Un escalofrío recorrió Rebecca.

– Está bien, no te preocupes. -Puso las copas sobre la mesa y las llenó de vino. Sus manos temblaban. Acostumbraba a trabajar en ese pub. Hubiera podido ser yo. O Joni -le miró. Es ahí donde las encuentra, ¿verdad?

– Eso es algo sobre lo que debemos hablar. Tú y yo.

– Así que es ahí donde las encuentra.

– Seguramente.

– ¿Las sigue cuando salen?

– Sólo es una suposición. -Levantó la copa y la miró pensativamente mientras le daba vueltas intentando que reflejara los últimos rayos de sol que entraban por la ventana. Pero tienes que saber lo que yo creo.

– Adelante.

– Creo que habían quedado para verse con él. Para tirárselo o para colocarse. Creo que le conocían, incluso que confiaban en él hasta cierto punto. Al menos lo suficiente para irse a algún sitio a solas con él: a su coche, o, incluso, seguramente a su casa. Creo que es alguien bien situado socialmente, tal vez medico o asistente de laboratorio. -Se interrumpió para elegir sus palabras. Con seguridad se trata de alguien en quien confiaban lo suficiente para permitirle que les inyectara algo.

– ¿Qué? -exclamó Rebecca mientras se llevaba la copa a los labios.

– Les dijo que era la mejor manera para colocarse rápidamente. Tal vez ya habían tenido algún contacto con él. Alguien que ya les había proporcionado drogas.

– ¿Por qué me cuentas todo esto?

– Porque creo que le has visto alguna vez. Incluso que le conoces. Y creo que Joni también. Por eso ahora vuelvo a preguntarte si estás protegiendo a alguien por alguna razón, por insignificante que sea.

– No sigas. -Levantó una mano. No estoy protegiendo a nadie. Lo juro.

– Te creo. -Bebió un sorbo de vino observándola por encima del borde de la copa. ¿Recuerdas haber conocido a alguien en el pub que trabajara en el hospital St. Dunstan?

Frunció el ceño.

– No… bueno, imagino que a Malcom. Tiene algo que ver con un hospital. Joni le conoce desde hace años.

– ¿Su apellido?

– No lo sé. Sale con él cuando no tienen nada mejor que hacer, deja que le invite a una copa, esa clase de cosas.

– ¿Tiene aspecto de hippie?

– En absoluto.

– ¿Conoces a un tal Thomas Cook?

– No.

– Pelo largo, pelirrojo, con ojos muy peculiares.

Ella negó con la cabeza.

Caffery suspiró.

– Bueno, supongo que en cuanto se enteren de todo lo que te he contado recibiré una carta de despido. Tal vez me dedique a la crítica de arte.

– No pienso perderme ni una.

– Gracias.

Ella se quedó delante de la puerta mientras él bajaba por la escalera.

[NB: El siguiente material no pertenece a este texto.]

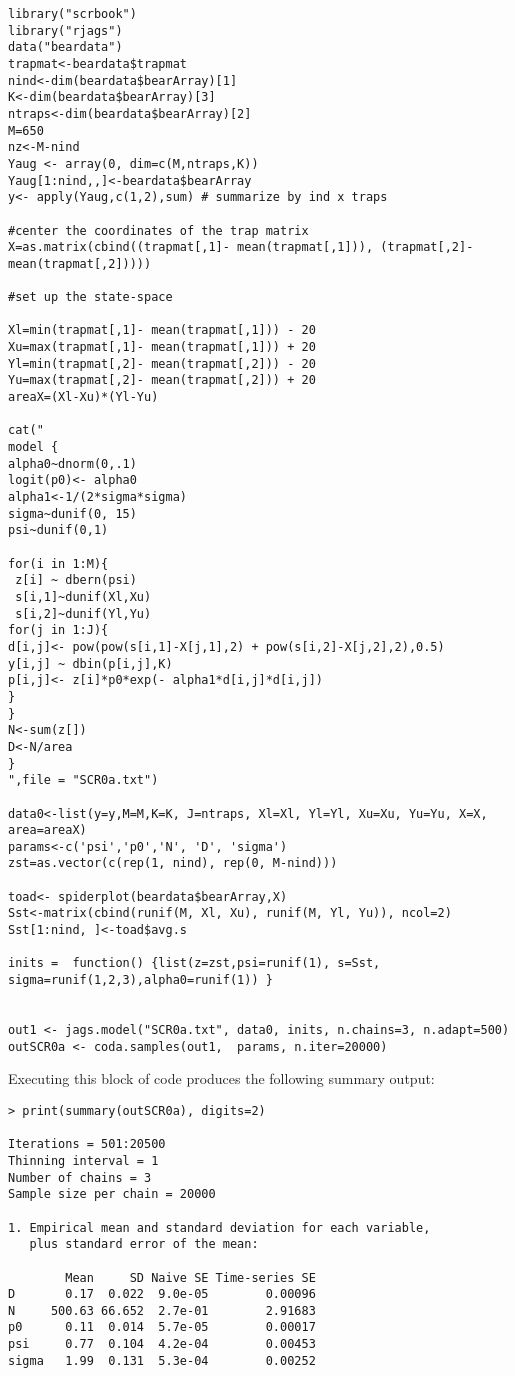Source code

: {\small
\begin{verbatim}
library("scrbook")
library("rjags")
data("beardata")
trapmat<-beardata$trapmat
nind<-dim(beardata$bearArray)[1]
K<-dim(beardata$bearArray)[3]
ntraps<-dim(beardata$bearArray)[2]
M=650
nz<-M-nind
Yaug <- array(0, dim=c(M,ntraps,K))
Yaug[1:nind,,]<-beardata$bearArray
y<- apply(Yaug,c(1,2),sum) # summarize by ind x traps

#center the coordinates of the trap matrix
X=as.matrix(cbind((trapmat[,1]- mean(trapmat[,1])), (trapmat[,2]- mean(trapmat[,2]))))

#set up the state-space

Xl=min(trapmat[,1]- mean(trapmat[,1])) - 20
Xu=max(trapmat[,1]- mean(trapmat[,1])) + 20
Yl=min(trapmat[,2]- mean(trapmat[,2])) - 20
Yu=max(trapmat[,2]- mean(trapmat[,2])) + 20
areaX=(Xl-Xu)*(Yl-Yu)

cat("
model {
alpha0~dnorm(0,.1)
logit(p0)<- alpha0
alpha1<-1/(2*sigma*sigma)
sigma~dunif(0, 15)
psi~dunif(0,1)

for(i in 1:M){
 z[i] ~ dbern(psi)
 s[i,1]~dunif(Xl,Xu)
 s[i,2]~dunif(Yl,Yu)
for(j in 1:J){
d[i,j]<- pow(pow(s[i,1]-X[j,1],2) + pow(s[i,2]-X[j,2],2),0.5)
y[i,j] ~ dbin(p[i,j],K)
p[i,j]<- z[i]*p0*exp(- alpha1*d[i,j]*d[i,j])
}
}
N<-sum(z[])
D<-N/area
}
",file = "SCR0a.txt")

data0<-list(y=y,M=M,K=K, J=ntraps, Xl=Xl, Yl=Yl, Xu=Xu, Yu=Yu, X=X, area=areaX)
params<-c('psi','p0','N', 'D', 'sigma')
zst=as.vector(c(rep(1, nind), rep(0, M-nind)))

toad<- spiderplot(beardata$bearArray,X)
Sst<-matrix(cbind(runif(M, Xl, Xu), runif(M, Yl, Yu)), ncol=2)
Sst[1:nind, ]<-toad$avg.s

inits =  function() {list(z=zst,psi=runif(1), s=Sst, sigma=runif(1,2,3),alpha0=runif(1)) }


out1 <- jags.model("SCR0a.txt", data0, inits, n.chains=3, n.adapt=500)
outSCR0a <- coda.samples(out1,  params, n.iter=20000)
\end{verbatim}
}
Executing this block of code produces the following summary output:
{\small
\begin{verbatim}
> print(summary(outSCR0a), digits=2)

Iterations = 501:20500
Thinning interval = 1
Number of chains = 3
Sample size per chain = 20000

1. Empirical mean and standard deviation for each variable,
   plus standard error of the mean:

        Mean     SD Naive SE Time-series SE
D       0.17  0.022  9.0e-05        0.00096
N     500.63 66.652  2.7e-01        2.91683
p0      0.11  0.014  5.7e-05        0.00017
psi     0.77  0.104  4.2e-04        0.00453
sigma   1.99  0.131  5.3e-04        0.00252
\end{verbatim}
}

Cuando iba a salir del edificio ella le llamó.

– ¿Caffery?

Su cabeza apareció en el hueco de la escalera.

– Sí, ¿qué pasa?

Las palabras salieron de su boca antes de que fuera consciente de lo que estaba diciendo.

– Estoy asustada. Ese asesino me asusta.

Caffery no respondió.

– Lo siento -dijo con agotamiento mientras se frotaba la frente, pero tengo que irme. Llámame si recuerdas algo.

En el centro de Greenwich ya habían encendido las farolas y las luces blancas y dorada de los edificios lucían alegremente festivas como transatlánticos amarrados a puerto. Al oeste, más allá de los tejados, todo lo que quedaba del día era una delgada franja de tono rosa. Los taxis paraban, la gente hacía cola fuera del cine y Rebecca, con un jersey echado por los hombros, buscaba un taxi.